- _What you should do_
Reproduce the rows below word for word, from the first row through the line containing "0: (303, 337)", with both ends included.

- _Given records_
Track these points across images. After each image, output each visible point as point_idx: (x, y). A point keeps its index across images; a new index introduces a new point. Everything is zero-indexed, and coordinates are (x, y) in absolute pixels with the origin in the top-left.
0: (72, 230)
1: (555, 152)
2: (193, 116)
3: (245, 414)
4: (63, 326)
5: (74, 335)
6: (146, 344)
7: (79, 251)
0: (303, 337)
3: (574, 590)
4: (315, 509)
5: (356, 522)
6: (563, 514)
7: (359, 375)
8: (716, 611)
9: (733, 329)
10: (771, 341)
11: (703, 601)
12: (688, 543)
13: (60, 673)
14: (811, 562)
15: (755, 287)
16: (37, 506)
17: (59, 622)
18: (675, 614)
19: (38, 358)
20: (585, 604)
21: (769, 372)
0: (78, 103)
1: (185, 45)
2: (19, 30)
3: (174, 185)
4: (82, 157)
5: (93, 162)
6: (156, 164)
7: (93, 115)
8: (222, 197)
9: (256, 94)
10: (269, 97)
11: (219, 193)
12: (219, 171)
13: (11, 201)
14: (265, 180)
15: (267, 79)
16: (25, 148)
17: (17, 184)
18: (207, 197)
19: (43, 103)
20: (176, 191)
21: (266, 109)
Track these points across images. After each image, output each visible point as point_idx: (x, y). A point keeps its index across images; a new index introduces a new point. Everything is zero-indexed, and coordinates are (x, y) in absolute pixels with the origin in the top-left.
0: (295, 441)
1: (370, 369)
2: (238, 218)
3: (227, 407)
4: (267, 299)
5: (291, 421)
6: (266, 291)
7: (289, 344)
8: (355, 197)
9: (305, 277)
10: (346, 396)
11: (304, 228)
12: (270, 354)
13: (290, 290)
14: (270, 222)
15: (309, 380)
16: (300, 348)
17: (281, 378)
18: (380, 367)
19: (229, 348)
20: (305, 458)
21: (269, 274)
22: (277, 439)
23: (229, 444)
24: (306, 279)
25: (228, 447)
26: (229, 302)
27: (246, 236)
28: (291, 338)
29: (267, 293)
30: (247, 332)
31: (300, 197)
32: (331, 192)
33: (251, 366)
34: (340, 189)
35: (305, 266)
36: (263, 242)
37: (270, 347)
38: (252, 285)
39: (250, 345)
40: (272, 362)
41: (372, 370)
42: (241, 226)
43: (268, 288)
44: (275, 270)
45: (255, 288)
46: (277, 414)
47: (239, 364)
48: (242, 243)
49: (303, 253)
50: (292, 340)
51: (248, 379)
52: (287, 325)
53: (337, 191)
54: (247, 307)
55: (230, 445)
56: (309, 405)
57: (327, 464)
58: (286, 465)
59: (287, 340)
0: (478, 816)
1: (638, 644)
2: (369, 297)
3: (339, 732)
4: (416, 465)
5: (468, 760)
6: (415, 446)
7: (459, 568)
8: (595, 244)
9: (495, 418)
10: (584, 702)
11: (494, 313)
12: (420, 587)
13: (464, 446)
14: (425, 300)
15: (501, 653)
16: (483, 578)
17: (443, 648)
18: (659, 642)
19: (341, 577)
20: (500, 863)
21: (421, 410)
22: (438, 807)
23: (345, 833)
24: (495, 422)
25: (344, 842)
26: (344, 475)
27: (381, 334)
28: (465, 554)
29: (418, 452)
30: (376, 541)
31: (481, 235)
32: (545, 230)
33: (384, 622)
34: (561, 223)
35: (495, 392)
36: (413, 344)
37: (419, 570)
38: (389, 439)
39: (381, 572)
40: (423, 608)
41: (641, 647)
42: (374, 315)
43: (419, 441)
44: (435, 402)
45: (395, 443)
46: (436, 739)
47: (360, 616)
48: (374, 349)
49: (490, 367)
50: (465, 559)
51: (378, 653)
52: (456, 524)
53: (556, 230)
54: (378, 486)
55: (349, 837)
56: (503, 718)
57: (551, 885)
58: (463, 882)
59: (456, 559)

- _Written reply_
Track these points across images. After each image, output each visible point as point_idx: (x, y). A point keeps its index across images; a new index introduces a new point. Everything is zero-indexed, and coordinates are (x, y) in absolute pixels with the origin in the top-left.
0: (72, 230)
1: (555, 152)
2: (193, 116)
3: (245, 414)
4: (63, 326)
5: (74, 335)
6: (146, 344)
7: (79, 251)
0: (303, 337)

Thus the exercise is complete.